In his debate with Cassirer and in some other writing, Heidegger tries to define positively the concept of finiteness for the beings. It is a novel and difficult approach as traditionally, in theology and metaphysic, finiteness of beings is negatively defined as an imperfection or a negation, the absence of infiniteness, as opposed to some perfect and infinite being like god.
I feel that this difficulty is strangely reflected in set theory. I reckon we can naturally associate positive definition with $\Sigma_1$ sets (it abides to our definition if there is one set such that... ) and negative definitions with $\Pi_1$ sets (it abides to our definition if there is not set such that...).
Now for example Dedekind definition of an infinite set is a positive definition, a set is infinite if there is a bijection between itself and a proper subset. Then the natural way of defining finite sets would be non-infinite set which is $\Pi_1$ or a negative definition.
We could also use $\omega$, the smallest set satisfying the axiom of infinity and say that another set is finite if there is no injection from $\omega$ in this set ; but once again its a negative definition.

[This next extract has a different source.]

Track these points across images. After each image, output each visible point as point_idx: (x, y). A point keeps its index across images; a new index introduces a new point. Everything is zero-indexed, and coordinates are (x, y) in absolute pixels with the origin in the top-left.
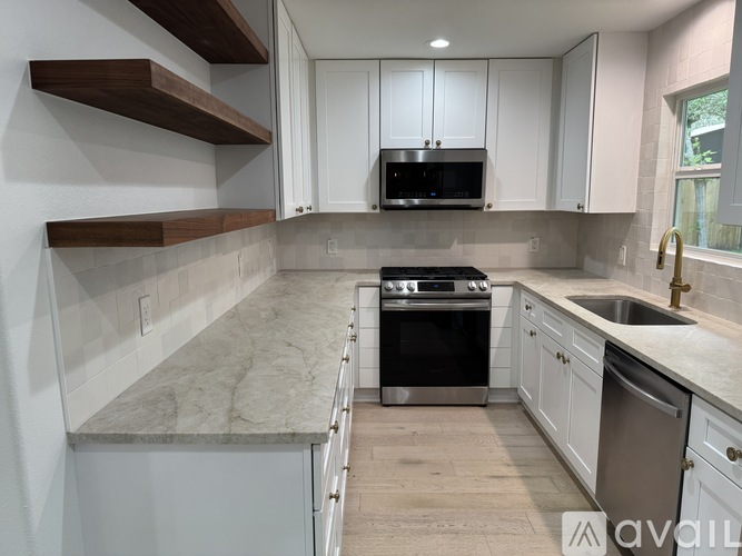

So formally, what this boils down to is the following :
Is the definition of finiteness in set theory $\Pi_1$ or $\Delta_1$ ? I've just seen that it is $\Delta_1$ according to wikipedia, then what is a $\Sigma_1$ definition of it ?Also, have the philosophical implications of this already been discussed ?
And for a subsidiary questions :
Are there models of set theory that "think" one of its element is infinite when it is actually finite ? Akin to what happens between countable and non-countable sets with the Löwenheim-Skolem theorem.